** Activities **
(a) Answer these questions from the Ambit forum thread:
(i) How many degrees was it when the first reply's writer found that a route can be started at any waypoint?
(ii) What are the two ways the Suunto X10i offers for navigating back to start?
(iii) Which of those two methods does the Ambit also use?
(b) For each statement, say yes or no according to the Ambit forum thread and quote the deciding words:
(i) Joakim Agren believes the lack of a trackback function comes from a limitation in the Ambit.
(ii) A route can be followed backwards from a chosen waypoint.
(iii) The Ambit is an older product than the X10i.

Gerald Zhang-Schmidt said:


> I was happy enough when I found that you can at least start a route at any waypoint on it and also choose whether it should be followed forwards or backwards from there...


I too found that at a very good time - up a mountain in driving rain and wind and 1 degree. I was a very happy bunny


----------



## Joakim Agren

Gerald Zhang-Schmidt said:


> I'd be enough of a fanboy to want to tell those who whine so much that maybe they should work more on making themselves better rather than expect perfection out of their gadgets... Unfortunately, why there can't be a "track back" (along the route one came and recorded) alongside the "find home/start" is something I do wonder about myself.
> 
> I was happy enough when I found that you can at least start a route at any waypoint on it and also choose whether it should be followed forwards or backwards from there... but lots more things could be added. The Ambit might well be at the limit of what its controller chip and storage can handle, though...


I do not think this is due to a limitation in the Ambit. I am still surprised that the Ambit do not have a proper trackback function. My Suunto X10i have two ways of navigating back to start. One is the as the crow flies method that is the method also used in the Ambit. Basically a straight line navigation. And the other method is to follow the track that you created to your current position. It is a mystery why Suunto have crippled the Ambit in this way, it is a newer product so should not be inferior in any way compared to the old one.

** Dataset entries **

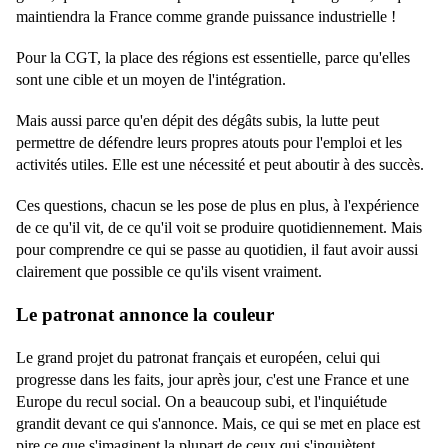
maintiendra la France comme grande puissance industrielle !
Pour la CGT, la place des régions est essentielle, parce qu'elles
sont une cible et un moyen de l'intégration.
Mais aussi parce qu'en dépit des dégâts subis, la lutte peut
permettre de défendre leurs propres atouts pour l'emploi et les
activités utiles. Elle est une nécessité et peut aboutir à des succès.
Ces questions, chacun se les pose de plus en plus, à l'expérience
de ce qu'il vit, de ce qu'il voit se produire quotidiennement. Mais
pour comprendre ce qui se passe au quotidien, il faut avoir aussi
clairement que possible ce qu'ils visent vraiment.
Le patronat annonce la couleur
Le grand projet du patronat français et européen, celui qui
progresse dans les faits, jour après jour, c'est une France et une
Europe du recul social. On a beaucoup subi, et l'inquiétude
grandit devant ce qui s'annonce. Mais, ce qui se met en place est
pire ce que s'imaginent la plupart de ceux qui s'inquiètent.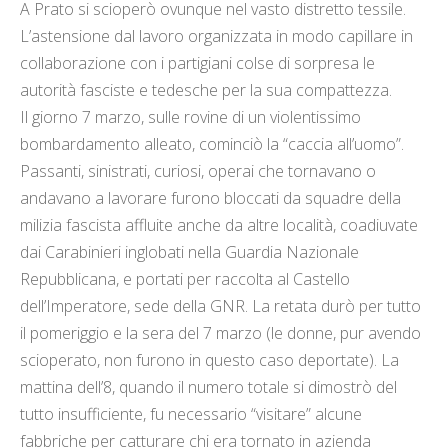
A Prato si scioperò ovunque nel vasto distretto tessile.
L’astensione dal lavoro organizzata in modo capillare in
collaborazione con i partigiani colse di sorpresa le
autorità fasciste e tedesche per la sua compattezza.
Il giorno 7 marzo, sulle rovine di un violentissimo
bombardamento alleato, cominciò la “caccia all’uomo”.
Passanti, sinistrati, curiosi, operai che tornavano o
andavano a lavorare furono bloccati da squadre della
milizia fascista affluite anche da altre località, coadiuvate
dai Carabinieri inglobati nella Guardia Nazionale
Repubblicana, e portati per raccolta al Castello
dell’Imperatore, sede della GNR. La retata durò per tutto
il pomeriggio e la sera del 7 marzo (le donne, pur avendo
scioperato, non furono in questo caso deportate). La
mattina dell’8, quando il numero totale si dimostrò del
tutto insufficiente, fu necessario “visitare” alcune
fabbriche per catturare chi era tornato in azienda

** Answers to the exercise **
(a)
(i) 1 degree.
(ii) The "as the crow flies" method, which is straight-line navigation, and following the track created up to the current position.
(iii) The "as the crow flies" (straight-line) method.

(b)
(i) No: "I do not think this is due to a limitation in the Ambit."
(ii) Yes: "choose whether it should be followed forwards or backwards from there"
(iii) No: "it is a newer product so should not be inferior in any way compared to the old one"